Using cutting-edge technologies, researchers have shown how mutations in a gene called Transcription Factor 4 (TCF4) can lead to neurological disease. TCF4 has been associated with a variety of neuropsychiatric issues including autism spectrum disorders and schizophrenia. Scientists used miniature models of the human brain called organoids to study the impact of mutations in the TCF4 gene, and how to rescue them. The work has been reported in Nature Communications.
In this study, the researchers obtained samples from patients with Pitt-Hopkins Syndrome, which causes significant cognitive and motor impairments. Pitt-Hopkins Syndrome patients are typically non-verbal, and the disease is considered to be an autism spectrum disorder. The syndrome is known to be caused by TCF4 mutations.Transcription factors like TCF4 can influence the expression of many other genes, so mutations can have wide-ranging effects.
The researchers turned to an organic model because mouse models of Pitt-Hopkins have failed to recapitulate the symptoms that are observed in patients.
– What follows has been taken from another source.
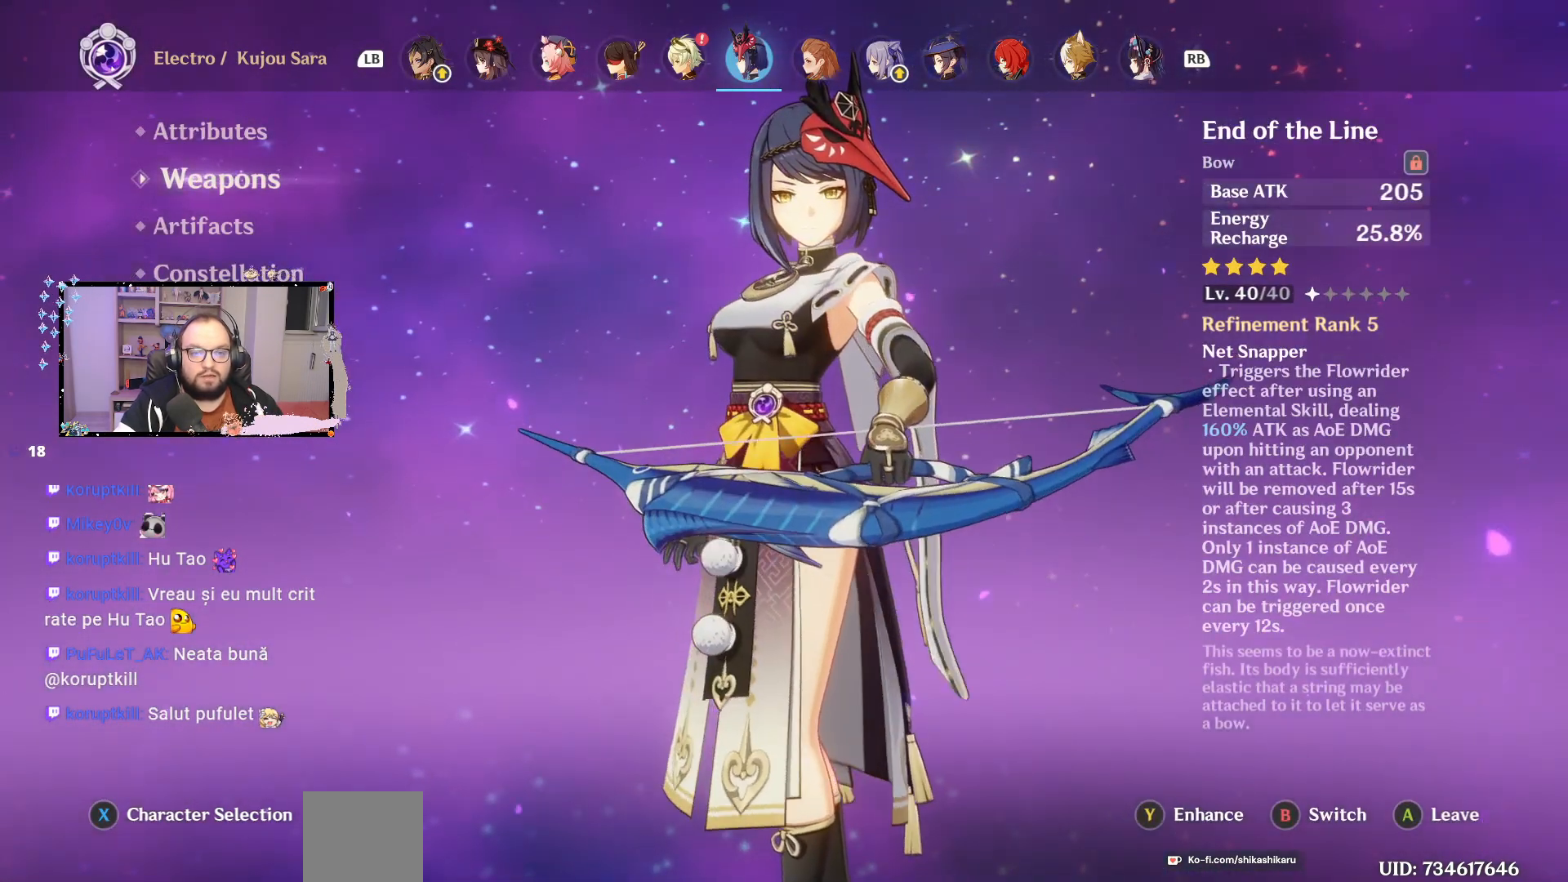
{"buttons": [], "left_stick": "center", "right_stick": "center", "events": []}
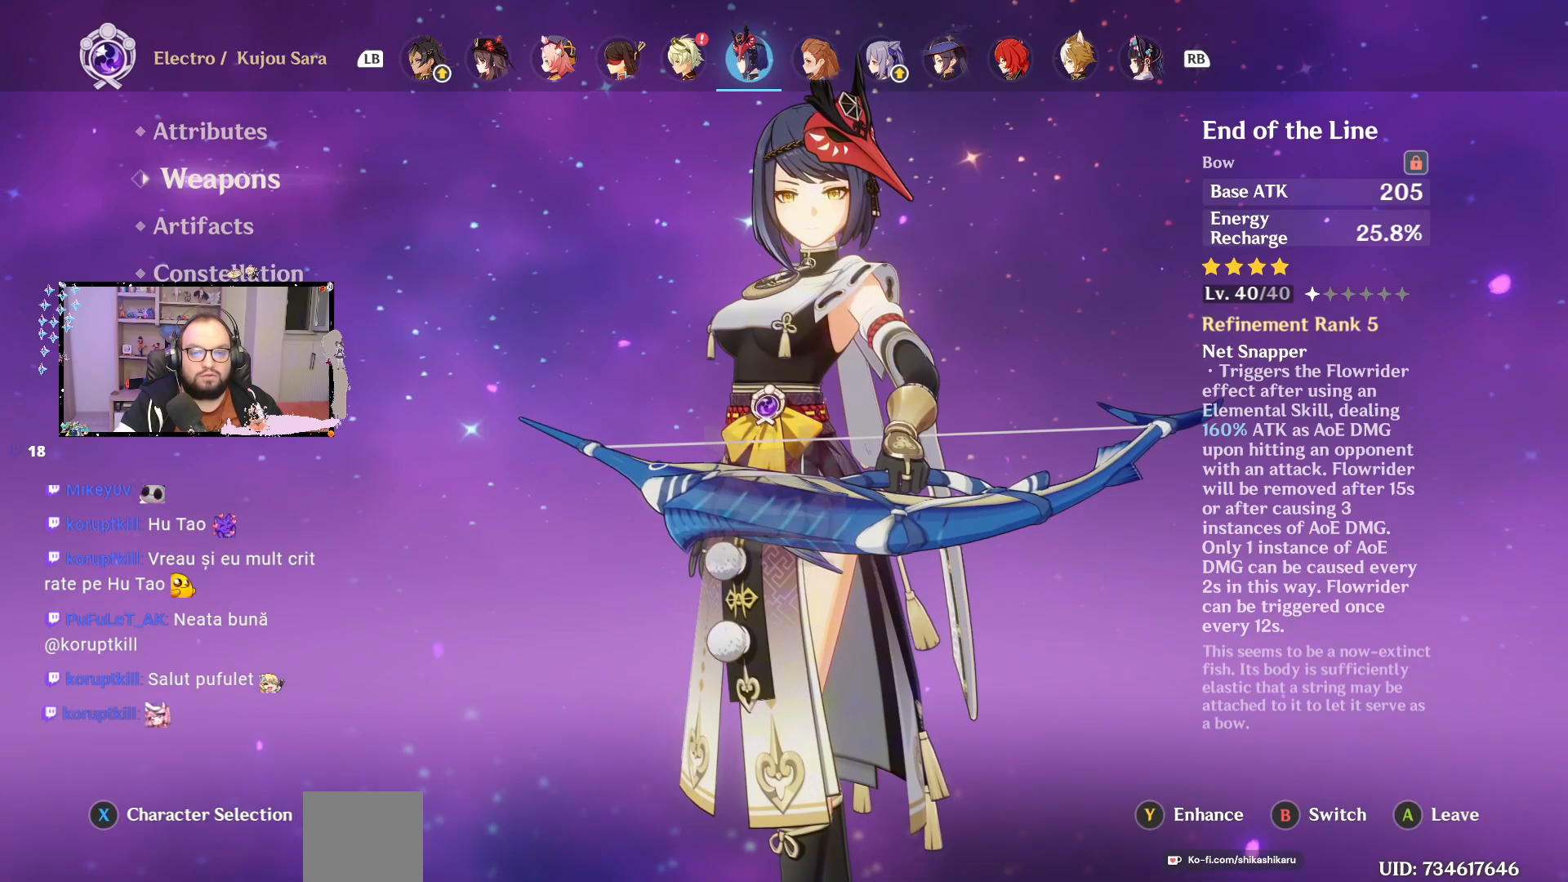
{"buttons": [], "left_stick": "center", "right_stick": "center", "events": []}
Patient skin cells were genetically reprogrammed to create induced pluripotent stem cells, which were then used to generate brain organoids. The researchers could actually see the defects in the organoids caused by mutated TCF4 without a microscope, noted senior study author Alysson R. Muotri, Ph.D., a professor at the University of California San Diego School of Medicine.
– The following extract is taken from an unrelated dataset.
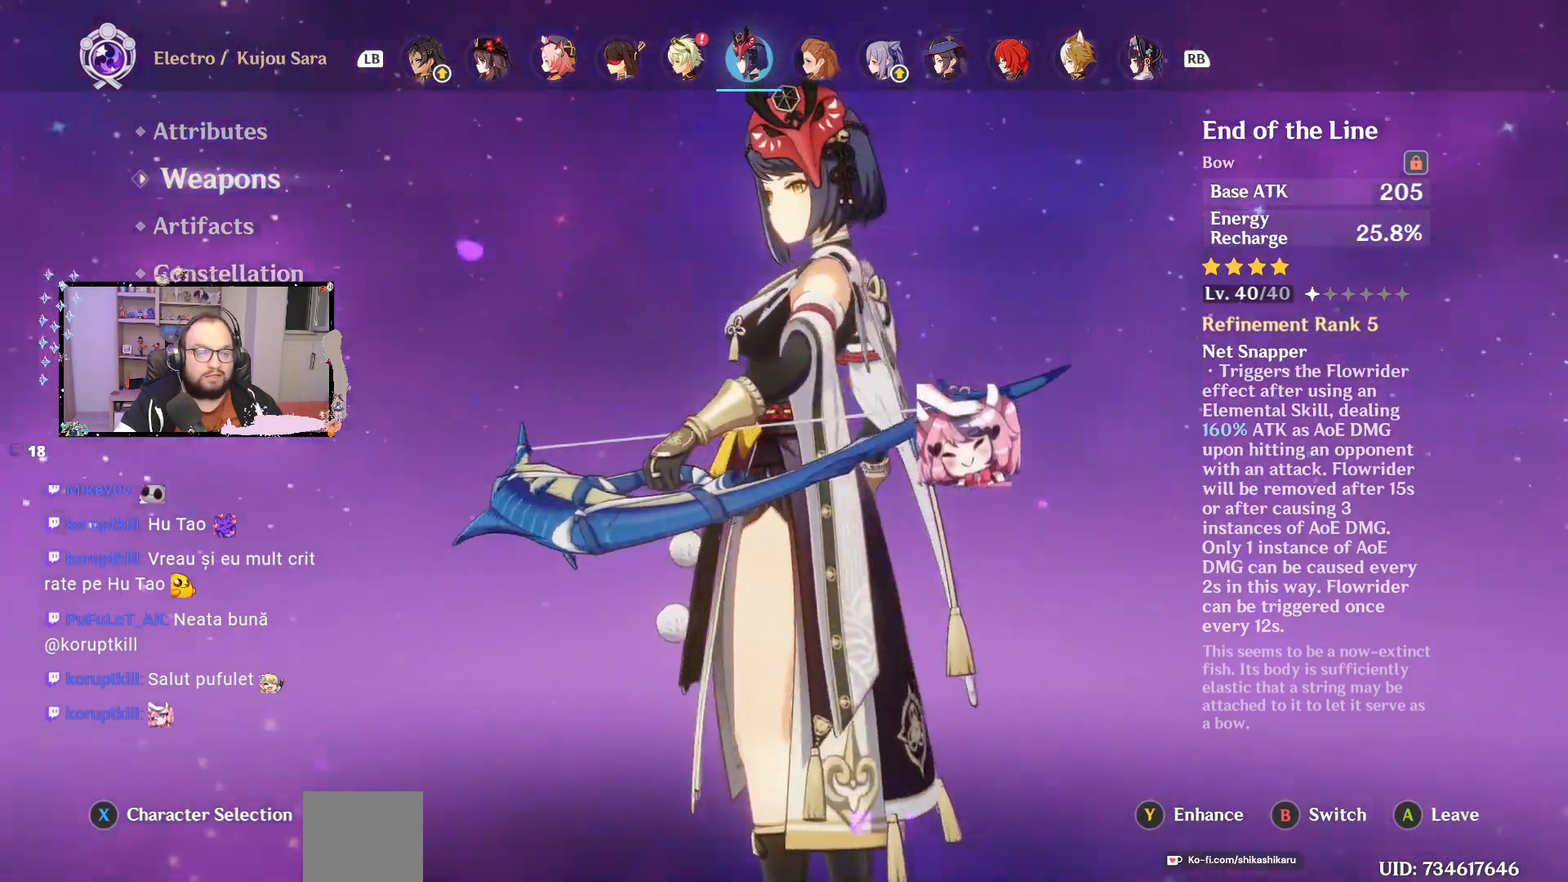
{"buttons": [], "left_stick": "center", "right_stick": "left", "events": []}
Brain organoids carrying TCF4 mutations were smaller than unmated organoids, and the neurons were failing to develop properly, remaining as progenitor cells instead.
The researchers determined that when TCF4 was mutated, SOX genes were dysregulated, and the Wnt pathway was disrupted. Those biochemical signals are crucial to ensure that neurons develop, mature, multiply, and migrate to the right places in the brain. Since the population of neural progenitors failed to expand, there weren't as many cortical neurons in the organoid. Any mature neurons that were produced were not as excitable as healthy neurons, and sometimes failed to organize properly. Neural activity was disrupted in the mutant organoids.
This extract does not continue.